> DOCUMENT PASSAGE
>>>

Liftoff! A second grader launches a model rocket on the Midway.
Sam Larson, U-High’03, holds up his hand to grab the children’s attention. "Launching in five!" he intones. The assembled Lab Schools students don’t need any more prompting. They count down with him: "Four! Three! Two! One!" The final word is an unintelligible shout, somewhere between blastoff and liftoff, but all anyone cares to hear is the whoosh of a model rocket racing its way down the Midway Plaisance.
For the past four years, second graders taught by Donna McFarlane (with her assistant, Larson) have built model rockets as a concrete way to pull together a number of different math and science concepts they learn in the classroom. The spring day her students finally get to launch their creations skyward—"Rocket Day"—draws more spectators every year. Children from the Nursery School and kindergarten, and a smattering of students from other grade levels, took up positions on the grassy berm of the Midway to watch the proceedings. The nursery schoolers occasionally started a countdown unbidden, as if the chant would magically produce a rocket launch.
Larson and his friend Ken Hecht, U-High’04, were responsible for running the launch pad; the second graders are kept back a safe distance by their U-High "buddies," a group of high-school volunteers. Larson and Hecht prepped each rocket, but the kids pressed the ignition button themselves. After each rocket’s motor burned out, it coasted for a few seconds before deploying a parachute and descending gently to Earth.
"It’s perfect weather" for rocketry, noted McFarlane, as she waited downrange for the rockets to land. After each launch, a second grader sprinted to retrieve their model with his or her buddy only footsteps behind. The high schoolers are having as much fun as the second graders, McFarlane observed with a smile. Not that they’d ever admit it.

<<<

> RECORDS FOR THE EXERCISE
>>>

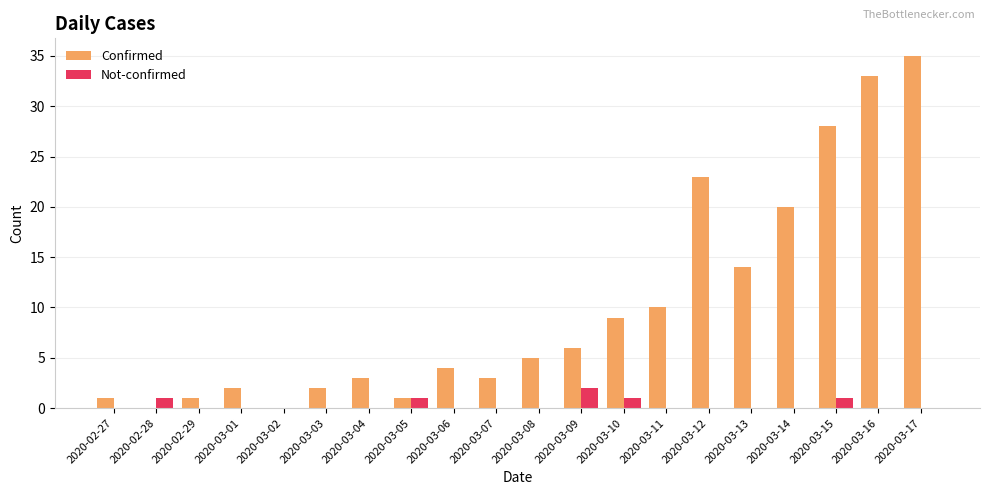

Are the bars horizontal?

No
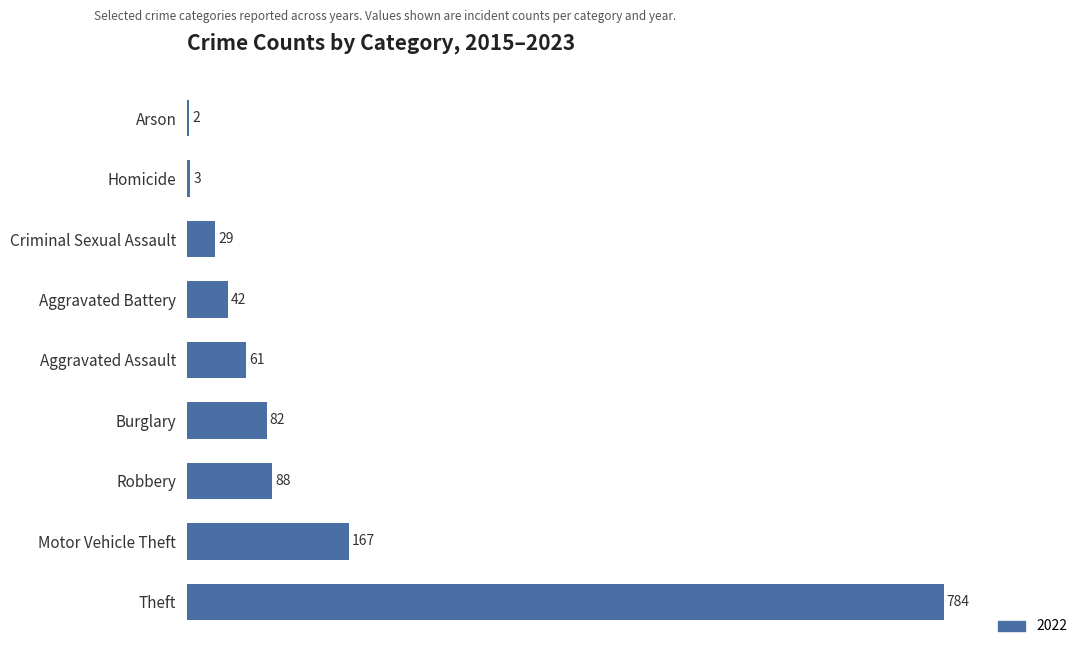

Between Robbery and Criminal Sexual Assault, which is larger?

Robbery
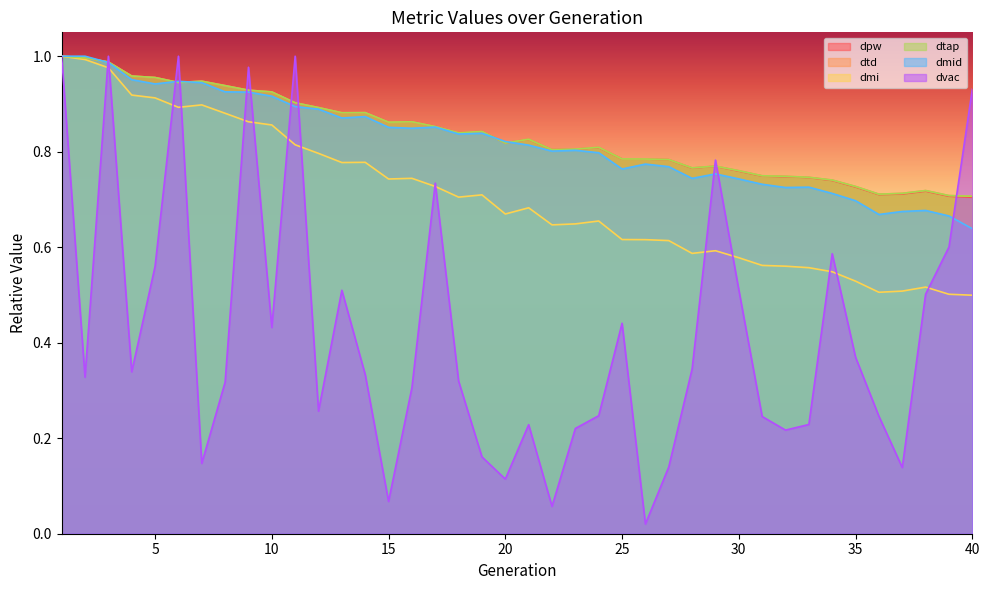

How many times do dtd and dtap cross each other?

2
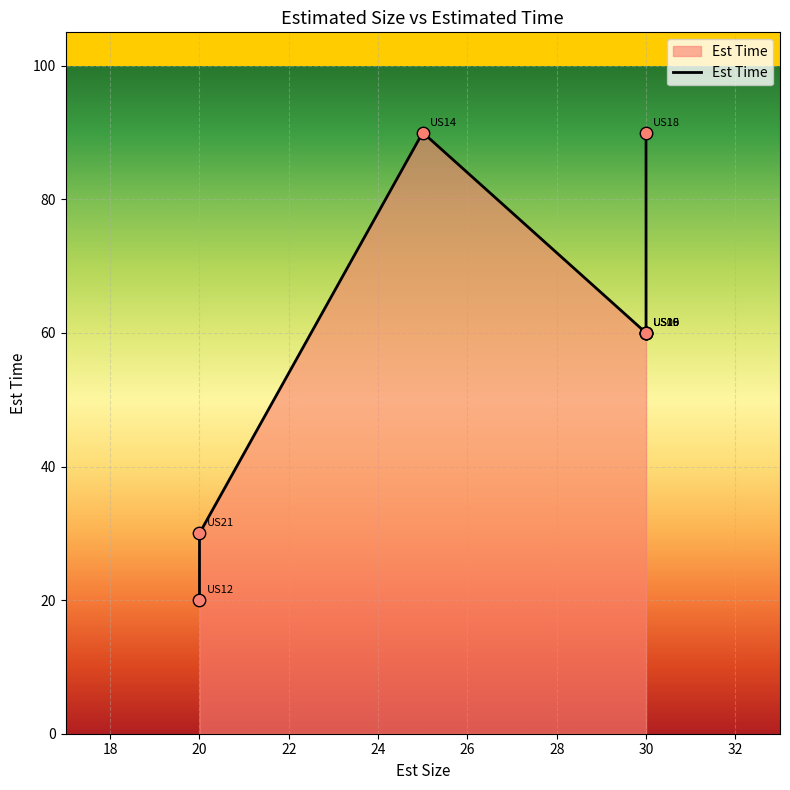

Which has a higher value, 20 or 30?

30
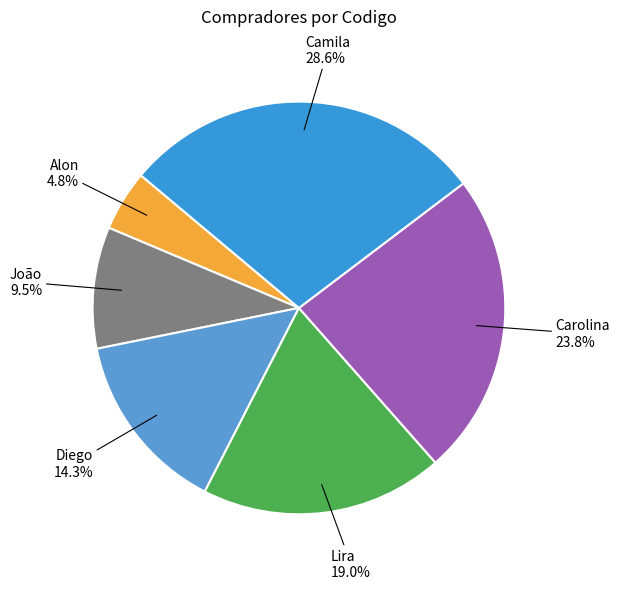

What is the smallest slice in the pie chart?

Alon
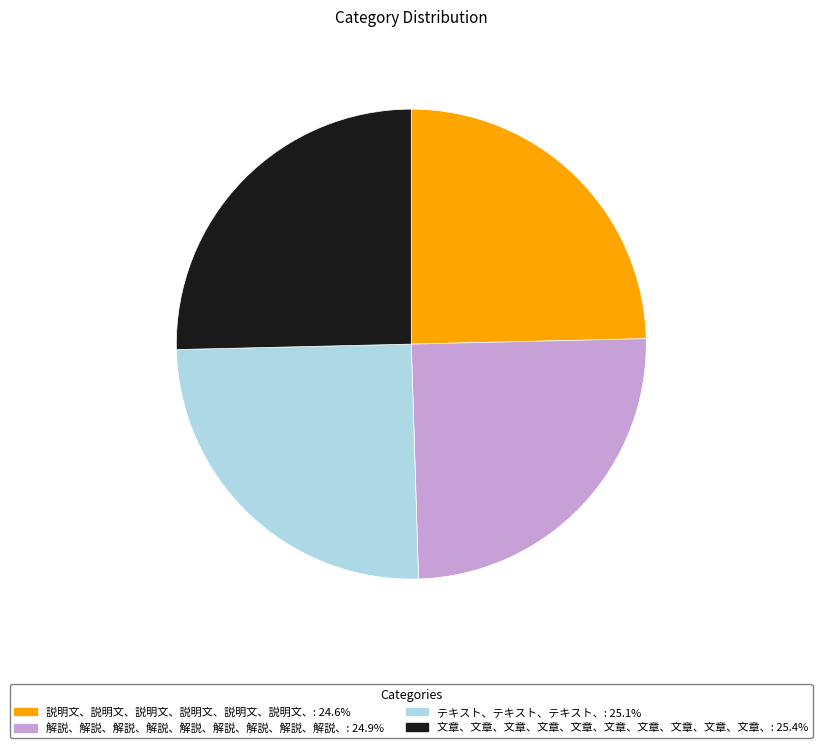

Does 文章、文章、文章、文章、文章、文章、文章、文章、文章、文章、 represent more than half of the total?

No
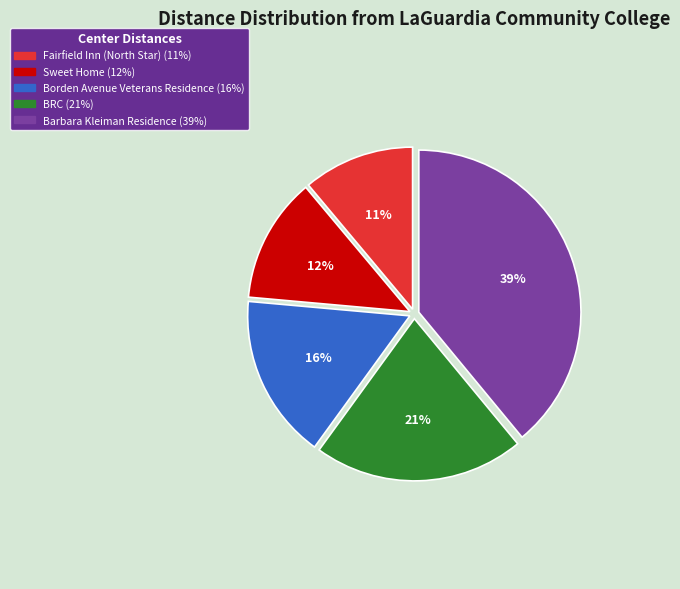

Which has a higher value, Fairfield Inn (North Star) or Borden Avenue Veterans Residence?

Borden Avenue Veterans Residence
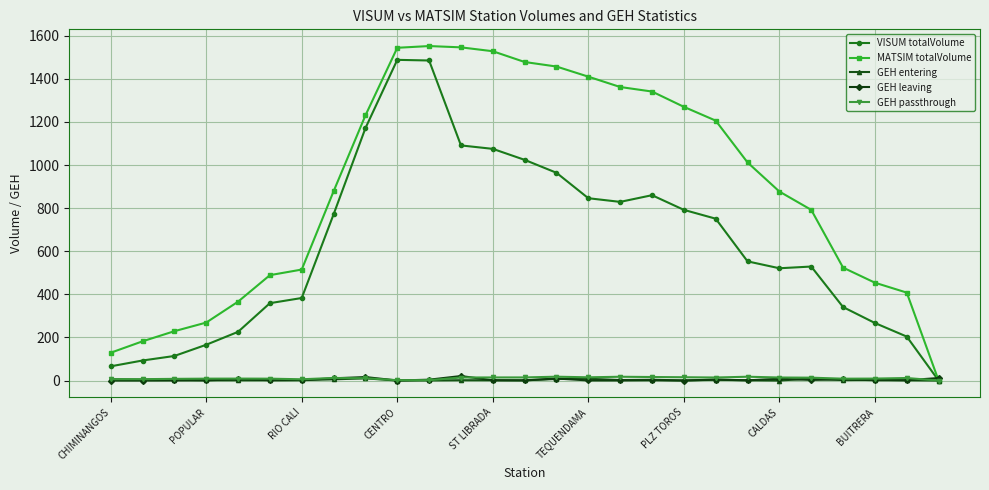

What is the value of the MATSIM totalVolume point at the 19th from the left?

1270.0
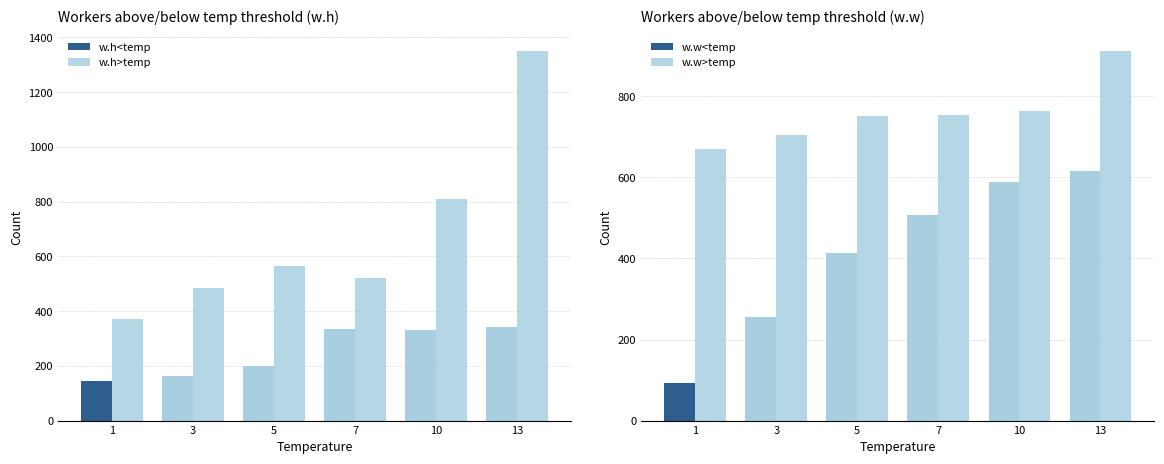

What is the value of the w.w<temp bar at the 4th from the left?

506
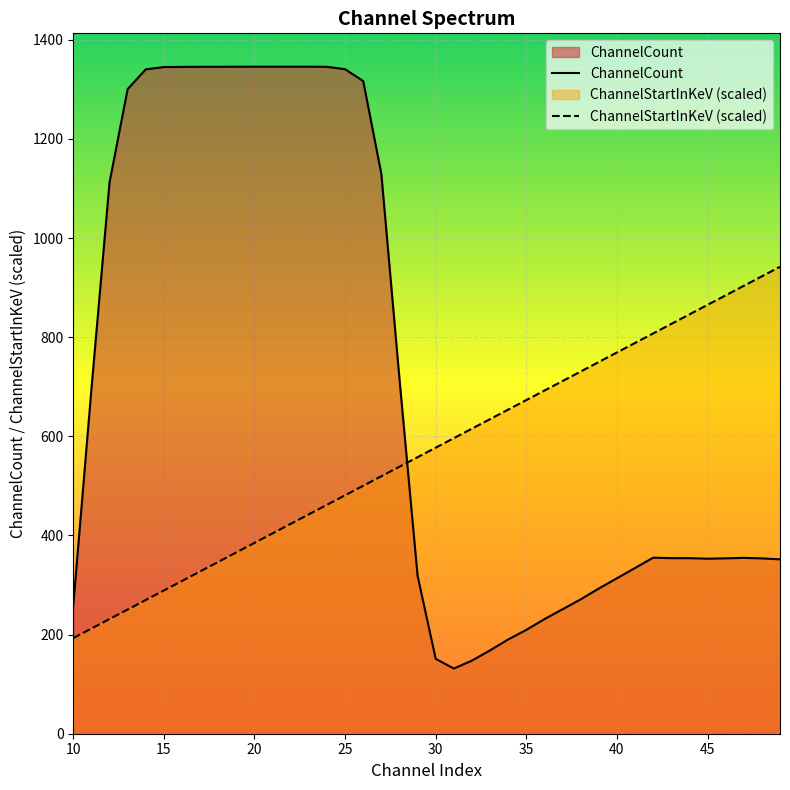

Reading left to right, transcribe all the data shown in this chart.

ChannelCount: 259.1	694.9	1112.1	1300.6	1340.4	1345.0	1345.4	1345.5	1345.6	1345.7	1345.7	1345.7	1345.8	1345.8	1345.5	1340.6	1316.8	1129.5	716.1	318.8	151.2	131.5	147.5	168.2	190.2	209.5	231.2	251.1	271.1	292.9	313.6	334.4	355.1	354.2	354.2	353.1	353.8	354.8	353.7	351.9
ChannelStartInKeV (scaled): 192.9	212.2	231.4	250.6	269.8	289.0	308.2	327.4	346.6	365.8	385.0	404.2	423.4	442.6	461.8	481.1	500.3	519.5	538.7	557.9	577.1	596.3	615.5	634.7	653.9	673.1	692.3	711.5	730.8	750.0	769.2	788.4	807.6	826.8	846.0	865.2	884.4	903.6	922.8	942.0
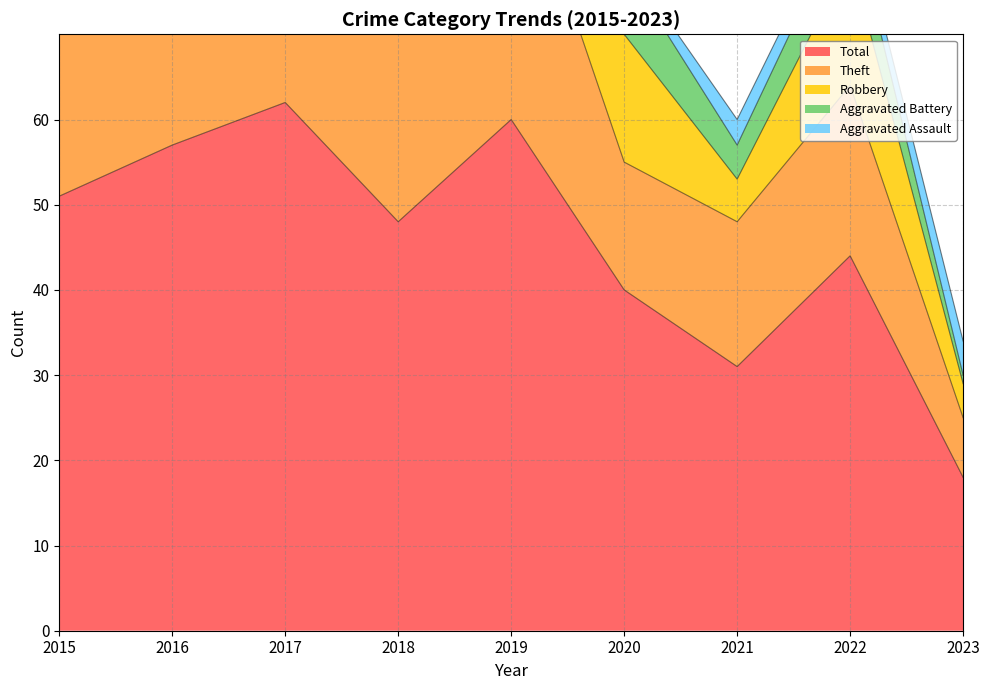

Where does the Robbery series first go above 13?

2017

<<<

> EXERCISES
• a. Please answer these questions about the Rocket Day passage:
(i) For how many years have the second graders built model rockets?
(ii) Who pressed the ignition button for each rocket?
(iii) What did each rocket deploy after coasting for a few seconds?
• b. Count the lines of the listing that contain the string "value", treating case as significant, and give only the number.
The Rocket Day passage and the listing have no connection to each other.

> RESPONSE LIST
• a.
(i) Four years
(ii) The kids (the second graders)
(iii) A parachute

• b. 4